L’atmosfera respirata durante i suoi studi a Venezia era divenuta tutt’uno con il turbamento di un notturno vissuto durante la sua lunga prigionia in un campo di concentramento alle pendici dell’Himalaya durante il secondo conflitto mondiale. Laggiù veniva avvolto – come sempre più spesso accadeva nel suo studio mentre dipingeva – dal vuoto incommensurabile, colmo di mistero del deserto. Tra le dune, nell’oasi di Gialo, aveva combattuto mentre i tizzoni ardenti del tramonto accendevano l’orizzonte. E nella vastità sabbiosa, dopo un istante di buio fatto di sgomento, appariva uno stellato trepidante di stelle.
Se nel campo di concentramento avvertiva la lancinante nostalgia dei suoi cari e dell’amata Eros, negli ultimi anni della sua esistenza, dopo una vita di affetti e di fecondo percorso artistico, provava sempre di più la nostalgia di quelle lontananze palpitanti, che sommergevano il suo animo. Il dolore, si sa, scava ferite, ma alla lunga può generare anche i rimedi per lenirle.
Ed ecco il suo dipinto “Nostalgia d’oriente” con l’aerea firma del Maestro apposta in modo del tutto insolito, forse nel sommesso presagio dell’Addio.
Infatti, dall’opera emerge un’emozione che percorre latitudini monocromatiche, sostenute da un intenso violetto mentre delinea l’atmosfera di una radura che vibra in orizzonti smisurati.
Cielo e terra si fondono in un’evocazione che sembra dissolversi nell’evanescenza.
Un lieve dripping, che cala dall’alto, conferisce al dipinto elementi d’irrealtà accentuandone lo struggimento.

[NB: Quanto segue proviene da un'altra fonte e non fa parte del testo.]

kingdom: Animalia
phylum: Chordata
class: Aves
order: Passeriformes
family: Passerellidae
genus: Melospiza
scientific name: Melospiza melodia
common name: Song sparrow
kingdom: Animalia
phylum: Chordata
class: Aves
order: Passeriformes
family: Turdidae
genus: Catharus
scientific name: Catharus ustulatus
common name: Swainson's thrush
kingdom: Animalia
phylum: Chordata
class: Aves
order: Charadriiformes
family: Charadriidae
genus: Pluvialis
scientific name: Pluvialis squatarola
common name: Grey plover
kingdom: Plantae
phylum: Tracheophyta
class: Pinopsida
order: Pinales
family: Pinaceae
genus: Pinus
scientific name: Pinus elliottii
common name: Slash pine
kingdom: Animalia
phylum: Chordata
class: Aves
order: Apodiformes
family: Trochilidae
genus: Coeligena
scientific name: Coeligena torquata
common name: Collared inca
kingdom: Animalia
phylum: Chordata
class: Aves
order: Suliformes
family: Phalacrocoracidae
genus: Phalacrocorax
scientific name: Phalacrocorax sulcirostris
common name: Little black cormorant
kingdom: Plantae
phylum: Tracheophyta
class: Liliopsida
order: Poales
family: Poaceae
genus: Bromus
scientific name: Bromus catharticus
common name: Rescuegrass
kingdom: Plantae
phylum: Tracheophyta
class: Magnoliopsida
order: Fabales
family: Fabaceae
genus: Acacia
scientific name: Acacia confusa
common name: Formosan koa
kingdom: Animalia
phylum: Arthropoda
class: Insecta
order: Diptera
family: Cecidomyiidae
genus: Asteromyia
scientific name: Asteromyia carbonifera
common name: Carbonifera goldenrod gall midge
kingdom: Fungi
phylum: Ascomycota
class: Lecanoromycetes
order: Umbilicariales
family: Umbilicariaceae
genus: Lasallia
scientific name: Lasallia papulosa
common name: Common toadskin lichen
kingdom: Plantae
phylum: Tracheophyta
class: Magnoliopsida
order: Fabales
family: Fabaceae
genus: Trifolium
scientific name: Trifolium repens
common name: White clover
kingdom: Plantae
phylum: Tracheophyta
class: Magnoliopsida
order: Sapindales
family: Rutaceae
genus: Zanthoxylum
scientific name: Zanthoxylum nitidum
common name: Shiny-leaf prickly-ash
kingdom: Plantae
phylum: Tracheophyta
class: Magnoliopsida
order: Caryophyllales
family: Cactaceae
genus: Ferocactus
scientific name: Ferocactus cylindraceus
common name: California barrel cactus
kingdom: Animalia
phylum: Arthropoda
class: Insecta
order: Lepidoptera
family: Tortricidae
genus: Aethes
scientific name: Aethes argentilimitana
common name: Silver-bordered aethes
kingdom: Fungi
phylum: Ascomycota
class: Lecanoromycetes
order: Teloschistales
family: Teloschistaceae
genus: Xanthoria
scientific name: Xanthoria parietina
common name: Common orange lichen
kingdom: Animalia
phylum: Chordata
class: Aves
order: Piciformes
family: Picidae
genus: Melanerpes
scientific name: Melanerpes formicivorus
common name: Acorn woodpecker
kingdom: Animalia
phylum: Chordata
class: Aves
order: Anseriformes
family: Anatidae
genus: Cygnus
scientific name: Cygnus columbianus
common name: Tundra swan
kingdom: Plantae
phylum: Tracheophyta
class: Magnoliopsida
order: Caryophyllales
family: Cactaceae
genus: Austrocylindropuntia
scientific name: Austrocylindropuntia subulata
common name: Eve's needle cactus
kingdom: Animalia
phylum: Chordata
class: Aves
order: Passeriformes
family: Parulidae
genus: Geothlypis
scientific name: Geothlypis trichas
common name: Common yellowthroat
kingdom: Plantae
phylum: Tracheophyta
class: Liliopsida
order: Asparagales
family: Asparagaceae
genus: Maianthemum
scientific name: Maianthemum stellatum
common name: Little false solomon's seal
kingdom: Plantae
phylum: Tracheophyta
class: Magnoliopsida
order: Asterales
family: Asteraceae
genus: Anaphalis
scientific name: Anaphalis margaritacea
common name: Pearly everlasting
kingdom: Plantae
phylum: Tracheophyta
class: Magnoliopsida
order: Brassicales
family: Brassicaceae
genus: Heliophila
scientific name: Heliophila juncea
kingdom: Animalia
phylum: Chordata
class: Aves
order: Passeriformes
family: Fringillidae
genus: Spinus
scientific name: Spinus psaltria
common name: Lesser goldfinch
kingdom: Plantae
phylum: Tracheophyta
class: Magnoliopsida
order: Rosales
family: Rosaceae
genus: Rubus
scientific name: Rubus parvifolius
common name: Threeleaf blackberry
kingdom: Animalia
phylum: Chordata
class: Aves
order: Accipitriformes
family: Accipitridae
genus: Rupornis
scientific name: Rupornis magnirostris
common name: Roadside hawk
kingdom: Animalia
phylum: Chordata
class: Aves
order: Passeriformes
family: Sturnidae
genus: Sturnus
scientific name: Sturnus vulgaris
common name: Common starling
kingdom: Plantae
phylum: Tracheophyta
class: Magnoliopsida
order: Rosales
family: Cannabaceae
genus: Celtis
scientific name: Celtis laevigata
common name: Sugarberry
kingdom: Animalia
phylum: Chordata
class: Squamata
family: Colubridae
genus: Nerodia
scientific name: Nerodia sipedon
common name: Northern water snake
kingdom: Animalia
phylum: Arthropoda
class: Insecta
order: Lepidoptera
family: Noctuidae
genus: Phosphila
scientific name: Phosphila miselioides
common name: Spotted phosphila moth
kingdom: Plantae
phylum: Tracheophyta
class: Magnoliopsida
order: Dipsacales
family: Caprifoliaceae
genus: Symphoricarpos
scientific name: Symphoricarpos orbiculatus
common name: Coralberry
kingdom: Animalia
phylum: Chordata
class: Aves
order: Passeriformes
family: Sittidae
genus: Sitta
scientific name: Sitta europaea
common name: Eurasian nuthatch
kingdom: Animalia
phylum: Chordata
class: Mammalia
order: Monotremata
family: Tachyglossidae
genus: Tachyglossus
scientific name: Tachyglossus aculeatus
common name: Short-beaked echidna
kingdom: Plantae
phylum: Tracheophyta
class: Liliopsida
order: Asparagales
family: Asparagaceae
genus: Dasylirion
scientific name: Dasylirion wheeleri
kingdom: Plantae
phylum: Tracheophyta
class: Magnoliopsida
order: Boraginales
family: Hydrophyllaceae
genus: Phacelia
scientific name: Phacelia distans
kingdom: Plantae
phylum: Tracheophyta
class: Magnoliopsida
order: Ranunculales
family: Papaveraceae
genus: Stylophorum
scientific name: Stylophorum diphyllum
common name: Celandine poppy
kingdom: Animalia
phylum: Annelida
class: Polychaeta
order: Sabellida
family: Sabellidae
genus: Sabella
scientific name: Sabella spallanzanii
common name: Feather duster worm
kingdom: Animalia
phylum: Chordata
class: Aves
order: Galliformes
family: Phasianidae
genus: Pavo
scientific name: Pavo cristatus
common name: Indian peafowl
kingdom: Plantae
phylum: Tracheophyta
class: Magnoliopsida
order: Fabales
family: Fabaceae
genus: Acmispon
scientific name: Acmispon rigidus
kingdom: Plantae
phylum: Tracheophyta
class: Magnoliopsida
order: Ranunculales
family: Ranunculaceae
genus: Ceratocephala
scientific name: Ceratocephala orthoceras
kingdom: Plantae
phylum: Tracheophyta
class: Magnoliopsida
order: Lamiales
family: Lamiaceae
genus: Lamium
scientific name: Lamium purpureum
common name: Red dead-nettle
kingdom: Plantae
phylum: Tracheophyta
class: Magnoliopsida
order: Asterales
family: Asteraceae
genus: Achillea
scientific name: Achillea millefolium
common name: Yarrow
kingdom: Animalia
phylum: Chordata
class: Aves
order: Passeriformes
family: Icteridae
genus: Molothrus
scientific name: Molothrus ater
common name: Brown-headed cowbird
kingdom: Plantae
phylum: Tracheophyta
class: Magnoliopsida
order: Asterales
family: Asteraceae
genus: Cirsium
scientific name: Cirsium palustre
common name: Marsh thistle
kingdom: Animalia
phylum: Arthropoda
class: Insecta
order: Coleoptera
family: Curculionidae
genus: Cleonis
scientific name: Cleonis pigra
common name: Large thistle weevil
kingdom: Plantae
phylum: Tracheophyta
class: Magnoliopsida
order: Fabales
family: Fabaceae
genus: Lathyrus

I diversi tempi cronologici, per l’artista, non sono più distinti, ma si fondono e si condensano, a sintesi di una vita, in un’unica emozione, un’emozione misteriosa, presentimento d’Addio”.
Un soave canto cromatico
“L’opera può essere considerata rappresentativa, ma ne esistono numerose altre, della pittura dell’ultimo periodo quando la potenza figurativa si trasmuta in dolcissimo canto cromatico nella nostalgia della nostalgia– prosegue Quaresmini.
Infatti, la forma si dissolve e sulla tela, nella soavità dell’evocazione, danzano i ricordi e i ricordi dei ricordi, vissuti e rivissuti, che si allontanano sempre più dalla concretezza e da una mera precisione descrittiva per assurgere ad un’astrazione di senso che tutto avvolge in arcana melodia.
Così un’astrazione ne invoca un’altra.
Di rimando in rimando, entrambe – sia quella della memoria del proprio vissuto, nell’essenzialità dei nuclei dei significati, che quella della rappresentazione pittorica attraverso le cromie – vibrano attraverso la malia di una narratività che si rinnova continuamente. I ricordi trasmutano in colori che si liquefanno in una luce che tutto domina. L’emozione trasmigra nel paesaggio interiore che diviene stato d’animo, presentimento.
Sono fremiti di commozione che scaturiscono dal ricordo del deserto e della violenza dell’uomo sull’uomo.
Così la pittura di Oscar Di Prata, anche nell’ultimo scorcio dell’attività creativa, conserva l’impeto gestuale che, esprimendosi in armonioso ritmo compositivo, svela il persistere di un ricchissimo mondo interiore che il Maestro esplorava senza sosta: con autenticità, con sincerità, senza remore.
Ed ecco l’attenuarsi o il perdersi della forma nella delicatezza di un segno cromatico che diviene tensione e palpito, mentre emerge un impulso emotivo toccante e capace di tutto avvolgere, perchè l’uomo vive avvolto nell’immenso”.
Giovanni Quaresmini, Oscar Di Prata: L’Addio, La Compagnia della Stampa, Roccafranca, aprile 2011.